Within the listing below, how many lines contain "white"? Only the number is wanted.

>>>>

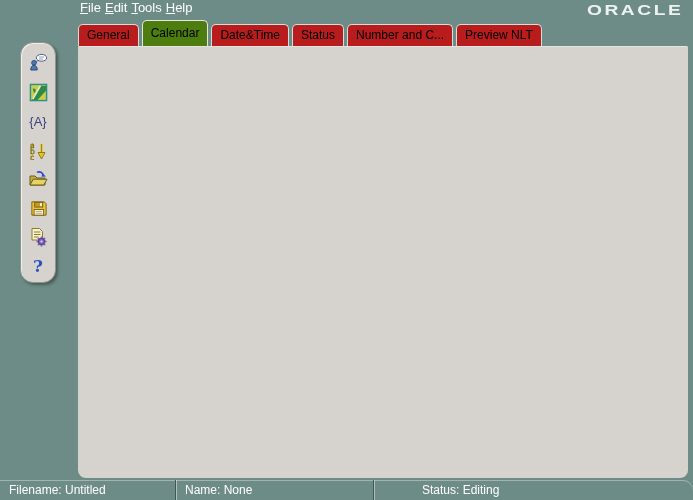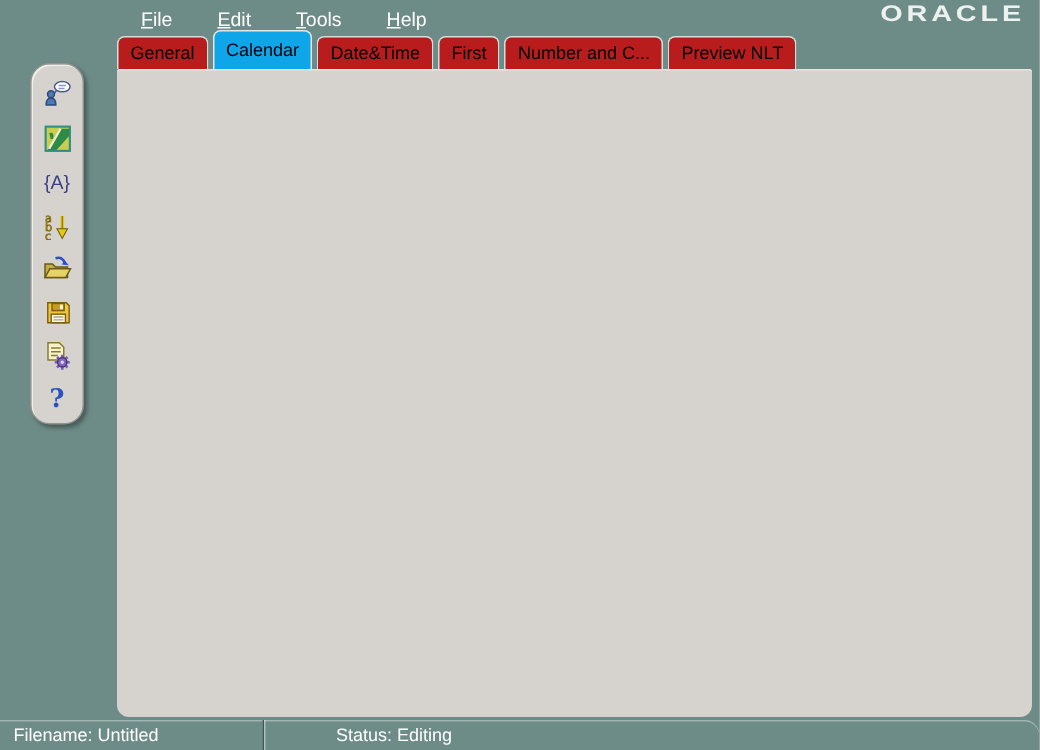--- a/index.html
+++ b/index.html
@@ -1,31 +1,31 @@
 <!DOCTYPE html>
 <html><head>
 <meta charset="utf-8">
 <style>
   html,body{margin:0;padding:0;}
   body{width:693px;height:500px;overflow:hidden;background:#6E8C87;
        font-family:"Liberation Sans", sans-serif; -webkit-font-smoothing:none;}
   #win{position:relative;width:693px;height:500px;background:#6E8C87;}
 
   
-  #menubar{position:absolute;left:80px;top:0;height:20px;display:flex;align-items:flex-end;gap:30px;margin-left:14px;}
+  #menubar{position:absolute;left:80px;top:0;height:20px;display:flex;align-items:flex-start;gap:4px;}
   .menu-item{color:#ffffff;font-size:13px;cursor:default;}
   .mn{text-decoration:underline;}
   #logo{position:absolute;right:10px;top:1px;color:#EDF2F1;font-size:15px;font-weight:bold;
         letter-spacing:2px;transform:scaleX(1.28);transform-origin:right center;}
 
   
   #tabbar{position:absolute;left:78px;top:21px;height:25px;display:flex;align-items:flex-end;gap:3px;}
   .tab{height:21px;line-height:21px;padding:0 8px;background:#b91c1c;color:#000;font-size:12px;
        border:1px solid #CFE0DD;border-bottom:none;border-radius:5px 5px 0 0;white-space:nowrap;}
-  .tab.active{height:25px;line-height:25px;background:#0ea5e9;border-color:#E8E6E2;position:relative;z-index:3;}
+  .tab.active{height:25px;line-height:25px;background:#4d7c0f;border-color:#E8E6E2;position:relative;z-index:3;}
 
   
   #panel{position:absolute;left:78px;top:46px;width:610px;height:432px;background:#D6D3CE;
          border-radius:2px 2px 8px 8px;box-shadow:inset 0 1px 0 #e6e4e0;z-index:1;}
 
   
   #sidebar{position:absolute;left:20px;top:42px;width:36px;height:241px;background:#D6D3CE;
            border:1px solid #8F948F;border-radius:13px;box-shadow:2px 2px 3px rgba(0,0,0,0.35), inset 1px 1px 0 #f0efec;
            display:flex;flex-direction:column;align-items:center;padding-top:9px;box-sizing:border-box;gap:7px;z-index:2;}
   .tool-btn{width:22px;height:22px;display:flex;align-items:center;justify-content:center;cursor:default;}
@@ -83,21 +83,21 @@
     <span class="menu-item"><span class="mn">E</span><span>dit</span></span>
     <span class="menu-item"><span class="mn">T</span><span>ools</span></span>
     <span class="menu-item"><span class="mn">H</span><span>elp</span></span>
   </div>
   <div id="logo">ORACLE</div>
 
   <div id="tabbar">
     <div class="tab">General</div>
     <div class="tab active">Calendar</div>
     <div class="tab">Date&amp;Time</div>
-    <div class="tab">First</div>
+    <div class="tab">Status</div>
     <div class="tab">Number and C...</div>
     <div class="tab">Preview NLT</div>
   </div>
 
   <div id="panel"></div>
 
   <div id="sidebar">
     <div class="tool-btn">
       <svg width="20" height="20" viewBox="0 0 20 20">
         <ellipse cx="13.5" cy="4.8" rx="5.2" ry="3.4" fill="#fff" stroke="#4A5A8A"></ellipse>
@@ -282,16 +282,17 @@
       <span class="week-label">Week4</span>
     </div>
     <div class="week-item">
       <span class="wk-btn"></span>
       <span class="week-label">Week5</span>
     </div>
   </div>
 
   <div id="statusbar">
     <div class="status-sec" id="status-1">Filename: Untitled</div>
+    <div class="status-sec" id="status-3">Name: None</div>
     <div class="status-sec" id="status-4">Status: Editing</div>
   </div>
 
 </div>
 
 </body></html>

<<<<
>>>>

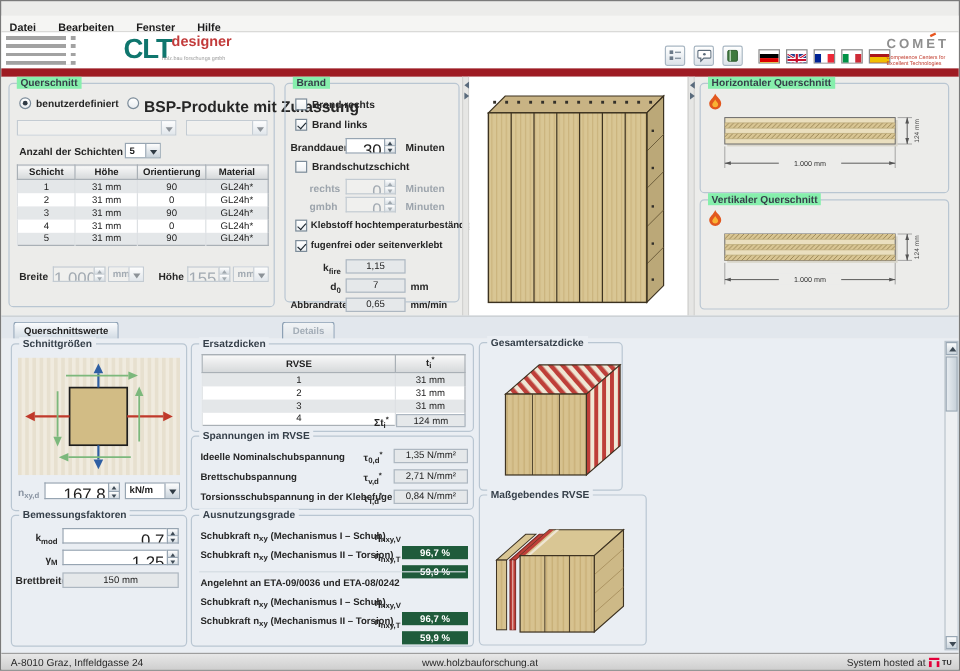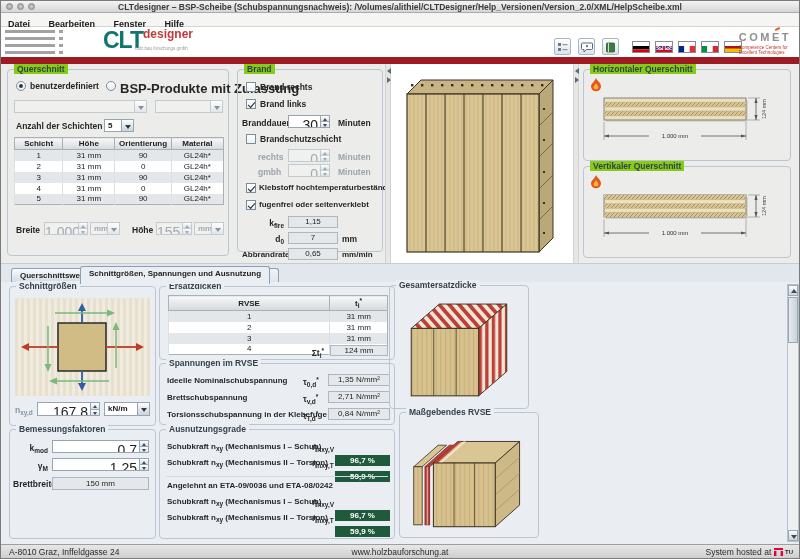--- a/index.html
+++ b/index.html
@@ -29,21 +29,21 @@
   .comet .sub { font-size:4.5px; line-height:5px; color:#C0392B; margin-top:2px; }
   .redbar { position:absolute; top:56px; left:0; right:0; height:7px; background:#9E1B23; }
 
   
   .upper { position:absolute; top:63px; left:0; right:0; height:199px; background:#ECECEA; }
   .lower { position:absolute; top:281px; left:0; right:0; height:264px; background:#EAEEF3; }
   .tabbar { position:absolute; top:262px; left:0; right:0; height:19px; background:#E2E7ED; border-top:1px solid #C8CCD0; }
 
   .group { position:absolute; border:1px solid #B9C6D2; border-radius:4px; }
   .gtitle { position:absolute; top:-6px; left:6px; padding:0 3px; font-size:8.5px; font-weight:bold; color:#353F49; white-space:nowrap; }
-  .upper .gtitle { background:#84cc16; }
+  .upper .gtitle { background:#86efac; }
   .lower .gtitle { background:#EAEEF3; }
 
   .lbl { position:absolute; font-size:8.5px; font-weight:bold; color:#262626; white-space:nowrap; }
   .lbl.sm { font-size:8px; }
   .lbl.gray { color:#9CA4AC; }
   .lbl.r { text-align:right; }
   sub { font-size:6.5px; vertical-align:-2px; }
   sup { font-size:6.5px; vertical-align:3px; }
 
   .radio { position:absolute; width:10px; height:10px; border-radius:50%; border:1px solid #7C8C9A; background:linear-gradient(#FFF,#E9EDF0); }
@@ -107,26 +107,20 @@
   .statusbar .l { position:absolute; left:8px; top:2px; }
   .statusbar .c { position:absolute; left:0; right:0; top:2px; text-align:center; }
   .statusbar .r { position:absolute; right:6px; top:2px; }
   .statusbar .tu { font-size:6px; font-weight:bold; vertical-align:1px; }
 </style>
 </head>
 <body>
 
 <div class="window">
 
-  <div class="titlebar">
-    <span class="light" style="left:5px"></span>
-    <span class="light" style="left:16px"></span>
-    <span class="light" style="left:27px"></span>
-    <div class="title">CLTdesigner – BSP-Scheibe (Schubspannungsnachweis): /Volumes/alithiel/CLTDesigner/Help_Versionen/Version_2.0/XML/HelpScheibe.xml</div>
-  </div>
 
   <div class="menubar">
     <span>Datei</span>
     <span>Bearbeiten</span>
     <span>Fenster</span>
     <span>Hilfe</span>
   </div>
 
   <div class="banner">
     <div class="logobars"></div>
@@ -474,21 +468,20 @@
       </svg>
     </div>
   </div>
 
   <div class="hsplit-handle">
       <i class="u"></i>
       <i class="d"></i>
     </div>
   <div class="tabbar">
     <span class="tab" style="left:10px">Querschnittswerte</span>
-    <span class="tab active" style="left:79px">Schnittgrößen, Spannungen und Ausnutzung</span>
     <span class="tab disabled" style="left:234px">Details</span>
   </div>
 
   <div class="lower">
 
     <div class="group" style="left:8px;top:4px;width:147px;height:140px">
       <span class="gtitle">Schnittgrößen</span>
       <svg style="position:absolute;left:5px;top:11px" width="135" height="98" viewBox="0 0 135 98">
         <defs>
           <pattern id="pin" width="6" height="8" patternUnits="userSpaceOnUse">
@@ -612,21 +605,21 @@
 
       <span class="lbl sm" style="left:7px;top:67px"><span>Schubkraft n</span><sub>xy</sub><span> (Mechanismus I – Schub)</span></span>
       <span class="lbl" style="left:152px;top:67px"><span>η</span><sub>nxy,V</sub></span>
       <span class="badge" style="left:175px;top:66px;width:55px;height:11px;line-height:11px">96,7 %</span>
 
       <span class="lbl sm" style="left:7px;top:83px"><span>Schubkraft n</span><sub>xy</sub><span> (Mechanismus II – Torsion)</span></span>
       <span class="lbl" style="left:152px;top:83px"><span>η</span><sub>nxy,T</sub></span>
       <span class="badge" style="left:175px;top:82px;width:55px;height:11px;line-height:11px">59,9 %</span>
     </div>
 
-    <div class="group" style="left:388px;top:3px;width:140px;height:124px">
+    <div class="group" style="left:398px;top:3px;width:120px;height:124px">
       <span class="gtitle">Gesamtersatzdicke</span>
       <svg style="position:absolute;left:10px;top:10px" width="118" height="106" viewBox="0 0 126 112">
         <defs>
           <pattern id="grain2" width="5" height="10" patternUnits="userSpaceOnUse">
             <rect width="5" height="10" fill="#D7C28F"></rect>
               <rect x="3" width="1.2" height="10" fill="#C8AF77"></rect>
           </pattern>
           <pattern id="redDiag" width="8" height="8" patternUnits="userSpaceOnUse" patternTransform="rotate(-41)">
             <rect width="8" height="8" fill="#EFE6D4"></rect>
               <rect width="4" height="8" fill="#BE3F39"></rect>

<<<<
>>>>

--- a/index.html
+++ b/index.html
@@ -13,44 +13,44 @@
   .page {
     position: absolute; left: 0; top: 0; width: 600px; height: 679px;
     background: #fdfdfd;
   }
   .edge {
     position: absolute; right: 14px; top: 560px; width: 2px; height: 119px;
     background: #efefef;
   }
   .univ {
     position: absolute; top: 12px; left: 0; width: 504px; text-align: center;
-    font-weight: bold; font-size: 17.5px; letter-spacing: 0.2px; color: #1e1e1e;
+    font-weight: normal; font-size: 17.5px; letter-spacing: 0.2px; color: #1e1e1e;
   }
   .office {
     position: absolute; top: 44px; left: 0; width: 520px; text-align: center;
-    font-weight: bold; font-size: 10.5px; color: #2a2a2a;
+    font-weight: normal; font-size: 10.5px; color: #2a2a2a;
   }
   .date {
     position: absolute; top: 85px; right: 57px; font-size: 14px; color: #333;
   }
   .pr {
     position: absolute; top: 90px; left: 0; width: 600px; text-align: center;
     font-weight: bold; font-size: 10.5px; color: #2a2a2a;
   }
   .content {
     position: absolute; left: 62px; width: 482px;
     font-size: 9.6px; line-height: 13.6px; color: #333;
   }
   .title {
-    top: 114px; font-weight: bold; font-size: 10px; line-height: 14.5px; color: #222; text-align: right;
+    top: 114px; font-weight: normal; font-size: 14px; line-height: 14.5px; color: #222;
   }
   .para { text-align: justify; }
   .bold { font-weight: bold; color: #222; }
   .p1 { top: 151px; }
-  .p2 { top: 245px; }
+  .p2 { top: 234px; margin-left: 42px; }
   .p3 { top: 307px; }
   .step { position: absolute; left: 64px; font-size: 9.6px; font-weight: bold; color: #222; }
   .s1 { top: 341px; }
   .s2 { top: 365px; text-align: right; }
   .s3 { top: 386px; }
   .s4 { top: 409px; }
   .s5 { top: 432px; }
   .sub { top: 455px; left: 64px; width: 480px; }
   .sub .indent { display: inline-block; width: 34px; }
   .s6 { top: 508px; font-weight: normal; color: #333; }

<<<<

SOLUTION BELOW – 3